I have a whole basket full of those essential lamp pieces, most of them scrounged from various broken lamps. Never know when you will need an essential bit, you see. Some of my favorite lamps have bit the dust, since I took up the carpets and painted the concrete floors in the house. Two weeks ago, the dogs got rowdy and knocked over a pretty little bedside lamp, a blue and white vase-type that I bought in Greece, and in the same week, Blondie sat back suddenly in the rocking chair, and there went a lamp that I had bought in Korea, a blue and white bowl that I saw in a shop in Itaewon and had converted. Not to fear, though – for we salvaged all the parts, the wooden base and top, and the metal rod that ran up through the middle, the shade and the socket.
Last weekend, Blondie, the Queen of All Yard Sales, spied three lamps for sale in a neighbor’s garage – all blue and white painted china bases, all vaguely Oriental in design, in good shape and all three for a mere pittance. One of them most particularly resembled the Korean bowl, and as it was approximately the same dimensions, I thought I would be able to remove the brass base and top to it, and replace them with the wooden base and fittings from the Korean lamp – and I would have something that came very close in looks to it.
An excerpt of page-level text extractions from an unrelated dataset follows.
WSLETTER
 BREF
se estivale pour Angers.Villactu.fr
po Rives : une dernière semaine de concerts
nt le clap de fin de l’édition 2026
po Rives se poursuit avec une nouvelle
Only the hex-nut that held the whole thing together at the bottom was apparently tightened on at the factory by Godzilla himself. Not even with a crescent-wrench could we get it to budge – and Blondie and I tried separately and together, and with a spritz of liquid wrench, that is supposed to make it easy to unscrew anything.
There was only one thing to do. And that was to take it to Pep Boys. Really, any garage would have done, but Pep-Boys was open on Sunday. Where else do you find the strength and the technology to separate metal bolts from the threads they are apparently frozen onto, than at an auto mechanics?
But the manager did look at me and ask, warily, “This is at your own risk of course. It’s not a priceless Ming vase, is it?”
“Five-dollar yard-sale special,” I said, “Have at it.” It took one of the mechanics about two minutes and all the other mechanics came to look, shaking their heads.
The manager did say afterwards that it was the weirdest request that anyone has ever come to Pep-Boys with. That is my home craft advice for the week – bet you never heard this from Martha Stewart. Also, you can, in some places, take cast-iron pots to a body shop to have the rust sand-blasted off them – and I wish I could remember how I came by these two little bits of wisdom.